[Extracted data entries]
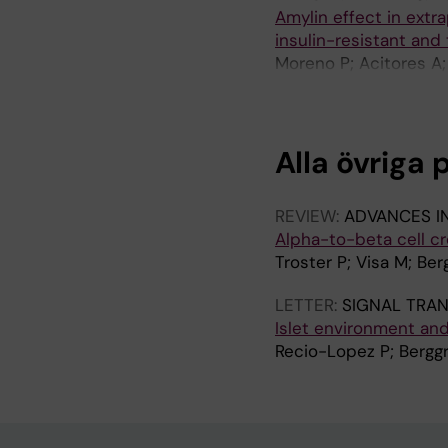
Amylin effect in extr
insulin-resistant and 
Moreno P; Acitores A;
Mañas L; Gomis R; Val
Peñacarrillo ML
Alla övriga 
REVIEW:
ADVANCES I
Alpha-to-beta cell cr
Troster P; Visa M; Be
LETTER:
SIGNAL TRA
Islet environment an
Recio-Lopez P; Berggr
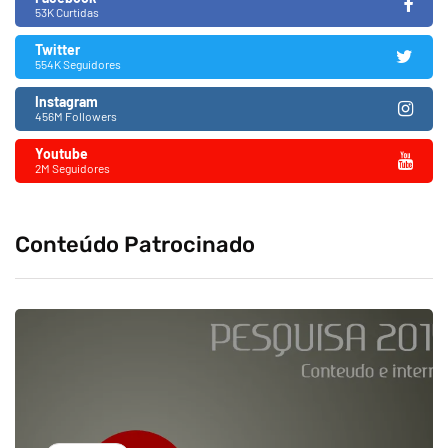
53K Curtidas
Twitter
554K Seguidores
Instagram
456M Followers
Youtube
2M Seguidores
Conteúdo Patrocinado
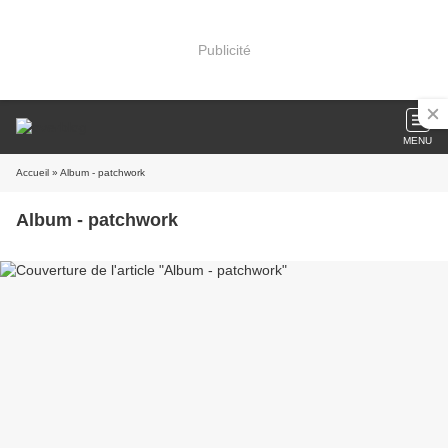
Publicité
MENU
Accueil
» Album - patchwork
Album - patchwork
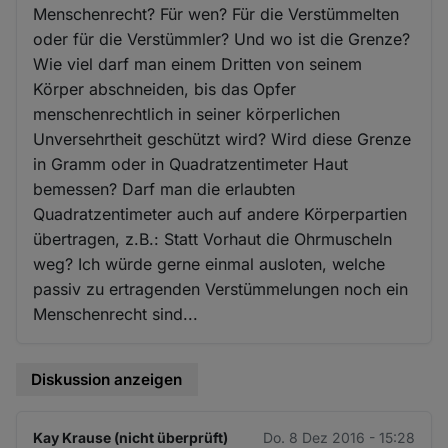
Menschenrecht? Für wen? Für die Verstümmelten
oder für die Verstümmler? Und wo ist die Grenze?
Wie viel darf man einem Dritten von seinem
Körper abschneiden, bis das Opfer
menschenrechtlich in seiner körperlichen
Unversehrtheit geschützt wird? Wird diese Grenze
in Gramm oder in Quadratzentimeter Haut
bemessen? Darf man die erlaubten
Quadratzentimeter auch auf andere Körperpartien
übertragen, z.B.: Statt Vorhaut die Ohrmuscheln
weg? Ich würde gerne einmal ausloten, welche
passiv zu ertragenden Verstümmelungen noch ein
Menschenrecht sind...
Diskussion anzeigen
Kay Krause (nicht überprüft)
Do. 8 Dez 2016 - 15:28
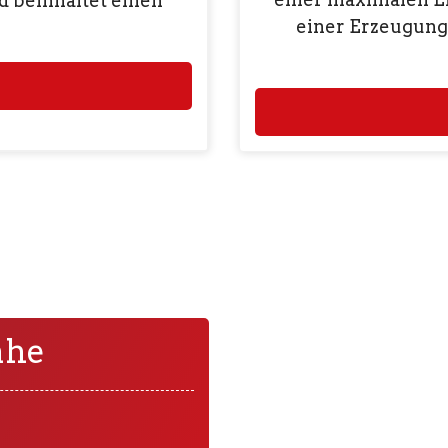
d beinhaltet einen
einer Erzeugun
ähe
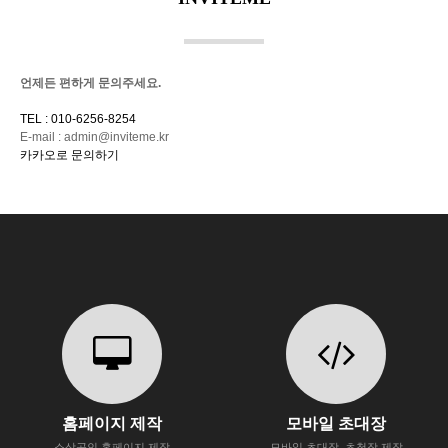
언제든 편하게 문의주세요.
TEL : 010-6256-8254
E-mail : admin@inviteme.kr
카카오로 문의하기
홈페이지 제작
모바일 초대장
소상공인 홈페이지 제작
모바일 초대장, 초청장 제작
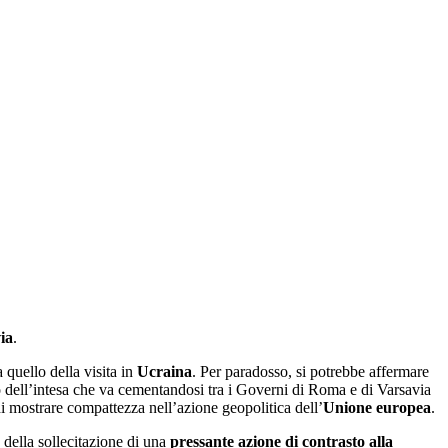
ia
.
 quello della visita in
Ucraina
. Per paradosso, si potrebbe affermare
lio dell’intesa che va cementandosi tra i Governi di Roma e di Varsavia
di mostrare compattezza nell’azione geopolitica dell’
Unione europea
.
 della sollecitazione di una
pressante azione di contrasto alla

■ What to produce: How many lines in the entries contain the string "Quadratzentimeter"? Give the number only.

■ Expected answer: 2